AN INDIRECT ACTION

  • 2011-03-02
  • By Laima Platūkytė, Associate Lawyer

ECOVIS Miškinis, Kvainauskas ir partneriai advokatų kontora

The Civil Code of the Republic of Lithuania establishes a special method for implementation of rights – so-called indirect action. The main purpose of this legal institution is to protect creditor rights from unfair actions of debtors in these cases, when a debtor is uninterested to his rights’ performance (for example re-gaining the debts from third parties), because the creditor would direct his claim to it. In such cases the creditor gets the right on his/her debtor’s behalf to bring an action against the debtor’s debtor, but only when certain conditions exist.

First of all, a creditor’s claim against a debtor must be certain and exigible. In other words - the contract or statutory obligation term must be expired. The second condition is a debtor’s inaction. This can result as a delay, avoidance or lack of initiative from the debtor’s side in performing his/her rights and may occur in many different forms. Finally, an indirect action may only be brought up as a necessity for the creditor to protect his rights (in case of a debtor’s insolvency, bankruptcy proceedings instituted against him/her or in any other special matters, etc.).

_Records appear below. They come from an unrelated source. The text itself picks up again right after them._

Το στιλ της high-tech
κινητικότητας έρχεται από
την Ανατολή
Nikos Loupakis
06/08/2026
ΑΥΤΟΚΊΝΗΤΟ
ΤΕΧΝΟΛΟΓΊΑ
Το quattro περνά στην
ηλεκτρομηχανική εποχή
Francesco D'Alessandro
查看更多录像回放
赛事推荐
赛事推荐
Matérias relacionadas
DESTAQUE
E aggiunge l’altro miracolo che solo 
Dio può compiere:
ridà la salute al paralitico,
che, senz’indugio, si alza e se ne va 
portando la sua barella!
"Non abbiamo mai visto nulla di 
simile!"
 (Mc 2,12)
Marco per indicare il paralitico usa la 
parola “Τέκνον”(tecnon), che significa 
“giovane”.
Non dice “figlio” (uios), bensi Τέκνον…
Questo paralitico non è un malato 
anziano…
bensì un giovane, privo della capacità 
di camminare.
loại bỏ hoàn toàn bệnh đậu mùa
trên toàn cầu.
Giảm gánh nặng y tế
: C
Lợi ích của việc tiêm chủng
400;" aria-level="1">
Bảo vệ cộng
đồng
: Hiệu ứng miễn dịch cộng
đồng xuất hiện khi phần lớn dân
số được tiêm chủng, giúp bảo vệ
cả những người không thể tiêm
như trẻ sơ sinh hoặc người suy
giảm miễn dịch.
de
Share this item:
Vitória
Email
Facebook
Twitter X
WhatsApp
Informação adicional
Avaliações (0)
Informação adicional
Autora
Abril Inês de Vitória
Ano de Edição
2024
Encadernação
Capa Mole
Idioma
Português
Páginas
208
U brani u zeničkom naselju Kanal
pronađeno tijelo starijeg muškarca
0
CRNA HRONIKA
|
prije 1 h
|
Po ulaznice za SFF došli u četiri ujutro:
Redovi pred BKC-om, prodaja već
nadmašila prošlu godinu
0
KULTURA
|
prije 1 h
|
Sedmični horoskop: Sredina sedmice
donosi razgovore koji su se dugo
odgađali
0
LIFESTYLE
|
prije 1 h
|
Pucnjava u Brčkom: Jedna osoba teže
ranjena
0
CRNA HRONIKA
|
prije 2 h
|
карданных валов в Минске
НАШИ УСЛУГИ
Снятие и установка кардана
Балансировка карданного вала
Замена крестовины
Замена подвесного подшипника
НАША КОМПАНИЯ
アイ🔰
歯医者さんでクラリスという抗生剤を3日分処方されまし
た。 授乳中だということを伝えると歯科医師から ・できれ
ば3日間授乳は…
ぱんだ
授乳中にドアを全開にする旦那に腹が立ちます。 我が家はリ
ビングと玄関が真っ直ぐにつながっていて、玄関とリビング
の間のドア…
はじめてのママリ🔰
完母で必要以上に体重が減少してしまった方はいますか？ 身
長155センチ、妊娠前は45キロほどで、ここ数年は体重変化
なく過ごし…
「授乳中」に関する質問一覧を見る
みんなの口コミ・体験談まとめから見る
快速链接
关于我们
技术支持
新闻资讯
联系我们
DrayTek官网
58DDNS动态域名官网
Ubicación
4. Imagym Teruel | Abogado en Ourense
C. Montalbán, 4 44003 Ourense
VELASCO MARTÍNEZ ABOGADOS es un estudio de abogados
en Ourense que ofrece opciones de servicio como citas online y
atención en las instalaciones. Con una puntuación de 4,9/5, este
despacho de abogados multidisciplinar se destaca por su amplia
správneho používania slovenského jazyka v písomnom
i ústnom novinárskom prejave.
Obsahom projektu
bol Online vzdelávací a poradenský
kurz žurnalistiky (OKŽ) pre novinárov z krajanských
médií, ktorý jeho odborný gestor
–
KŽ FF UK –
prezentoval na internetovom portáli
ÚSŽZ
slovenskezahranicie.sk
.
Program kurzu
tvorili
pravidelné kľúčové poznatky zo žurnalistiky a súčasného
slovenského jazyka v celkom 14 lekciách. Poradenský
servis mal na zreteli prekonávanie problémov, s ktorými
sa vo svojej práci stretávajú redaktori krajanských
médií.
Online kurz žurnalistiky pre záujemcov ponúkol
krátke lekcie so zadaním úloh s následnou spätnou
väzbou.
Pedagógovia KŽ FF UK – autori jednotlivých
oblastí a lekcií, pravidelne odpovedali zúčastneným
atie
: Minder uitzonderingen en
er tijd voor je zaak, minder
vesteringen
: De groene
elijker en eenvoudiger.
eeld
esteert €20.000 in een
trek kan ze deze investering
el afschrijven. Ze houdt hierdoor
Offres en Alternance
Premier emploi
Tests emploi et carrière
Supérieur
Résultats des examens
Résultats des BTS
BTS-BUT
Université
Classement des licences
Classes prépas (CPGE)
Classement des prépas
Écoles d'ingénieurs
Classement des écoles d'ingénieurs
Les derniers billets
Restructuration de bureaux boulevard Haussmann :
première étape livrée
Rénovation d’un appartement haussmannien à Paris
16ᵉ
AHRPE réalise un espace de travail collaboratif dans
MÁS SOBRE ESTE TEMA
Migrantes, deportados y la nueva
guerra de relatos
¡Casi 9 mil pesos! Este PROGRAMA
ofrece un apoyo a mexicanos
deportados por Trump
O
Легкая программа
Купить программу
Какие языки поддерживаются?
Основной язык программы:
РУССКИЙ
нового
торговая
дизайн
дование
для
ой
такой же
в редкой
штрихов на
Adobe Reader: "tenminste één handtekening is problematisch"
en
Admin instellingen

However, it should be noted that the indirect action is an exception in the disposition principle and a creditor has no right to demand exercising such debtor’s rights, which are related exceptionally with the person of the debtor (eg. compensation for the breach of non-material rights, the right to maintenance, etc.). It is also worth mentioning that upon the satisfaction of an indirect action, the property recovered goes to the debtor and, together with his property in general, is used to benefit all his/her creditors including the creditor bringing the case up.